Une autre cour royale a joué un rôle particulier dans l’évolution de l’art hellénistique : c’est celle des Ptolémées à Alexandrie*, où régnaient un luxe et un raffinement extrêmes, notamment dans l’aménagement des palais et dans les arts mineurs, comme l’orfèvrerie. C’est là aussi que se sont élaborées des formes nouvelles, au contact avec le monde égyptien. De plus, capitale des derniers souverains hellénistiques, Alexandrie a exercé une influence de tout premier ordre sur l’art romain de la fin de la République et du début de l’Empire. Presque rien n’a, malheureusement, survécu de la cité des Ptolémées, et nous en sommes réduits à essayer de la reconstituer à travers quelques descriptions littéraires et surtout à partir des œuvres d’inspiration alexandrine. Avant le développement d’Alexandrie, les palais de Pella et de Vergina, en Macédoine, montrent, dans leur relative simplicité, que l’architecture palatiale a emprunté ses formes aux bâtiments civils. La mosaïque est connue (Pella, v. 305), mais elle relève plus du dessin que de la peinture. Si l’on se place maintenant à la fin de la période, il suffit de regarder les villas de Délos* et surtout celles de Pompéi (v. campanie romaine) pour voir quels progrès ont été réalisés. L’agencement des pièces est beaucoup plus souple et plus adroit. Mais, surtout, la décoration intérieure est dès lors le fait de grands artistes.

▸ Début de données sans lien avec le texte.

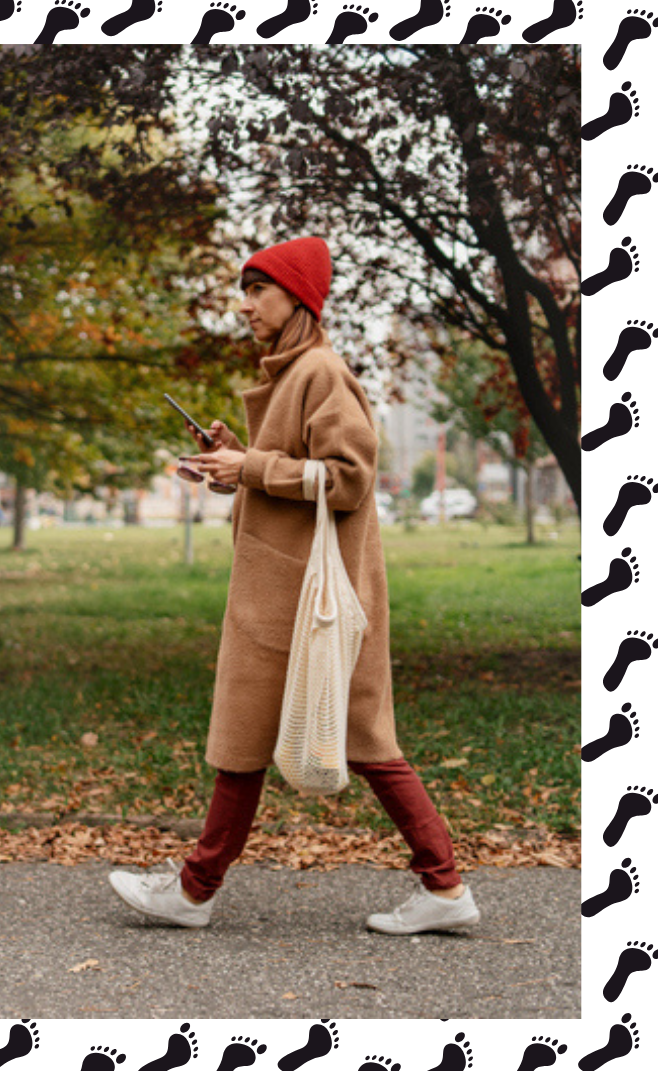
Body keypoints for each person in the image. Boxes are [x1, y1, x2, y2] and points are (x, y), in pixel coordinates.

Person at [107, 236, 479, 935]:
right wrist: (233, 457)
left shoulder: (321, 370)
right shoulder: (293, 373)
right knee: (254, 740)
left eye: (258, 290)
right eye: (245, 291)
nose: (245, 306)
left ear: (297, 299)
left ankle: (197, 893)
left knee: (357, 741)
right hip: (287, 591)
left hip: (313, 597)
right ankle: (199, 889)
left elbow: (348, 481)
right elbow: (291, 469)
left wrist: (249, 467)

L’évolution de la peinture est difficile à retracer d’après les copies qui furent effectuées à Pompéi. Il n’en apparaît pas moins que les peintres ne se satisfont plus de simples dessins sur un fond uniforme ; leur palette cherche à rendre tous les effets de la couleur, jouant du clair-obscur ; leur science de la perspective permet d’étoffer les scènes, parfois placées dans un paysage naturel. Certaines mosaïques de Délos (v. 130), qui sont d’ailleurs souvent l’œuvre de Syriens, témoignent de ces enrichissements : ainsi le Dionysos sur la panthère. Les « mosaïques nilotiques », très appréciées sous l’Empire, relèvent de la tradition alexandrine : dans un paysage de marais, de plantes d’eau s’ébat tout un peuple d’animaux aquatiques : hérons, canards, crocodiles, hippopotames...

Dans les arts mineurs, le rôle d’Alexandrie est également essentiel, au point que l’on a parfois confondu toutes les productions hellénistiques sous le nom d’art alexandrin. Mais, ici encore, nous ne pouvons que constater des influences, faute d’avoir les œuvres elles-mêmes sous les yeux.